By Melissa J. Anderson

According to a new study in the Human Resource Management Review the future of employee engagement is review-based. That is, employee engagement will be one dimension of an annual performance review.

The study authors, Jamie A. Gruman of the University of Guelph and Alan M. Saks of the University of Toronto say that because engagement is such a key factor in productivity, finding ways to measurement is key maximizing the returns of today’s companies.

Gruman explained, “Employees who feel engaged in their tasks do a better job, are less likely to make mistakes, and bring more energy, dedication and vigour into their performance. There is also mounting evidence that higher levels of engagement correlate with lower turnover and less absenteeism. Thus, it makes sense to focus on employee engagement as part of the performance management process.”

But how? Engagement doesn’t necessarily come from a conscious decision on behalf of an employee. The workplace environment plays a huge part of employee engagement.

Gruman and Saks say the key lies in the changing role of management in today’s knowledge-based careers.

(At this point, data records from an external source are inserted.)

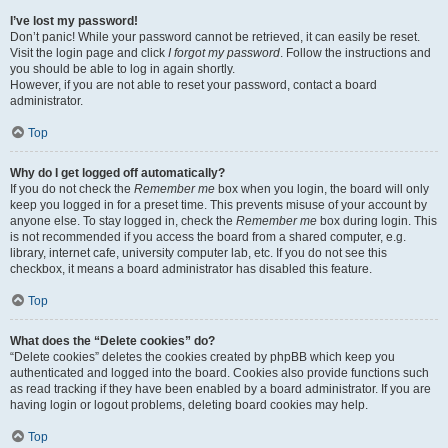
I’ve lost my password!
Don’t panic! While your password cannot be retrieved, it can easily be reset.
Visit the login page and click
I forgot my password
. Follow the instructions and
you should be able to log in again shortly.
However, if you are not able to reset your password, contact a board
administrator.
Top
Why do I get logged off automatically?
If you do not check the
Remember me
box when you login, the board will only
keep you logged in for a preset time. This prevents misuse of your account by
anyone else. To stay logged in, check the
Remember me
box during login. This
is not recommended if you access the board from a shared computer, e.g.
library, internet cafe, university computer lab, etc. If you do not see this
checkbox, it means a board administrator has disabled this feature.
Top
What does the “Delete cookies” do?
“Delete cookies” deletes the cookies created by phpBB which keep you
authenticated and logged into the board. Cookies also provide functions such
as read tracking if they have been enabled by a board administrator. If you are
having login or logout problems, deleting board cookies may help.
Top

Creating a Context for Success

In the past, Gruman and Saks say, management was a way to keep track of an employee’s performance at specific tasks. But that’s not really what management does anymore. In the study, “Performance management and employee engagement,” they write:

“Because of the dynamic, multifaceted nature of modern jobs, in the contemporary work environment achieving increments in performance often involves less ‘management’ of performance than “facilitation” of performance (Das, 2003), by creating the conditions for performance to improve.”

They add, “Put another way, modern performance management is as much about managing the context in which performance occurs as it is about managing performance itself (Jones, 1995).”

Employee engagement is a key factor in an employee’s success, but according to the authors, there are two kinds of engagement – an emotional state and a behavioral dimension. Managers can work with employees to provide a context for success by influencing the behavioral dimension.

Therefore, by setting goals for behavioral engagement, managers can influence the context in which employees are working, as well as their productivity. They write:

“…we argue that a more effective and integrated approach for enhancing and managing employee engagement is to manage engagement the same way that job performance is managed. This is all the more important to the extent that employee engagement behavior is an antecedent of job performance.”

Engagement Appraisal

Behavioral employee engagement requires the employee to feel personally connected with his or her goals and achievements, so the study authors explain, managers and employees should work to set goals that the employee will find meaningful personally and that will also benefit the company. They explain:

“The engagement appraisal should accompany the performance appraisal and be used by managers to discuss the importance of engagement behaviors with employees and how the employee can exhibit such behaviors (e.g., role expansion, proactivity, persistence, and adaptability). …Managers should also provide some recognition and incentives for employees who exhibit engagement behaviors.”

By making progress toward the goals, the employee will be more engaged. “Engagement facilitation recasts the role of supervisors as coaches whose goal is to design tasks and provide support and resources that energize employees and absorb them in their jobs.”

As we move away from careers based on repetitive, mechanical tasks to those that require creativity and strategy, managers will be looked upon less as task masters and more as coaches. By setting a context for behavioral engagement, managers can make the leap to coach, and set the stage for productivity effectiveness.